10. Accordingly, in my opinion it would not be appropriate for this court to go into the merits of the submission made by the learned counsel for the appellant on the issue of multiplier. The said contention is accordingly rejected.
11. Coming to the next contention for grant of recovery rights. A perusal of the testimony of R1W1 Sh.Rohtash Singh shows that he has said that the
license of respondent No.6 was valid from 24.05.2005 to 23.05.2008. The license was cancelled on 16.04.2007 vide an order dated 19.03.2007. There is nothing on record to show as to whether this cancellation of license was communicated to respondent No.6 the driver or for that matter even to the owner of the offending vehicle, namely, respondent No.5.
12. In contrast respondent No.5 who entered into the witness box as R2W1 in his evidence by way of affidavit has said as follows:-
"2. That I employed Mr. Satbir s/o Shri Kishan Lal R/O Village Mandi, New Delhi-110047 as commercial driver to drive Blue Line Bus in December 2005. Before employing him as commercial driver I had gone through his Driving License and Driver Badge. I had tested his driving also. He was driving the bus as per norms and was well aware of traffic rules and regulations. He worked with me till December 2007.
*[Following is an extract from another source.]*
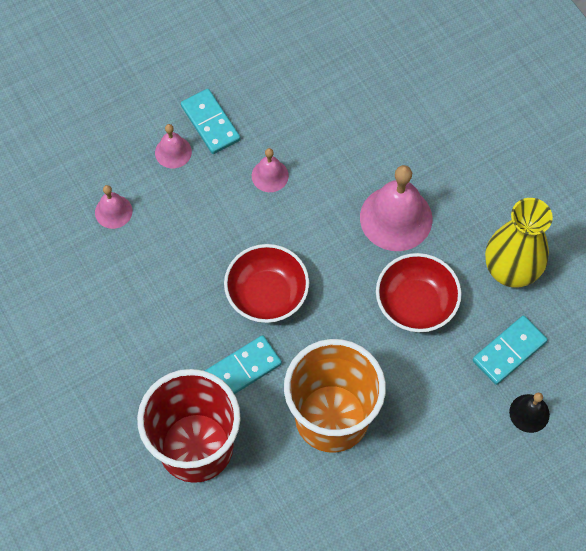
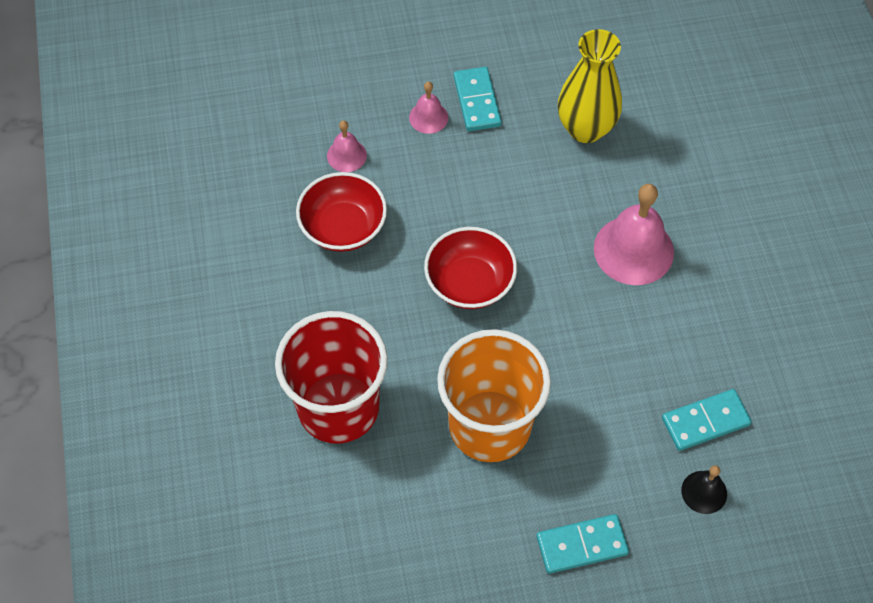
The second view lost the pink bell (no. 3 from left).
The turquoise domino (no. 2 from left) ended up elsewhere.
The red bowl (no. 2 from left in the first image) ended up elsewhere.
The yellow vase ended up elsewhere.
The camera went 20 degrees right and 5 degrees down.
3. That before employing him I had got his Driving License and Driver Badge verified and they were found genuine."
13.Relevant portion of cross-examination of R2W1 reads as follows:-
".. It is incorrect to suggest that I was aware that the license of Satbir was cancelled by MLO in April 2007. It is incorrect to suggest that I permitted the driver to drive the bus after the cancellation volunteer I was never aware about the cancellation of D/L. It is wrong to suggest that I am deposing falsely."
14. In view of the above, in my opinion there is nothing on record to show that the owner of the offending vehicle respondent No.5 was aware about the cancellation of the driving license of respondent No.6. In view of his evidence, it is obvious that he has taken adequate precautions at the time of
engaging the driver respondent No.6.
15. In view of the judgment of the Supreme Court in the case of National Insurance Company Limited vs. Swaran Singh & Ors, (2004)3 SCC 297 no grounds are made out to grant recovery rights to the appellants.
16. The appeal is dismissed.
17. In case the appellant has made any payment of statutory amount, the same may be refunded to the appellant.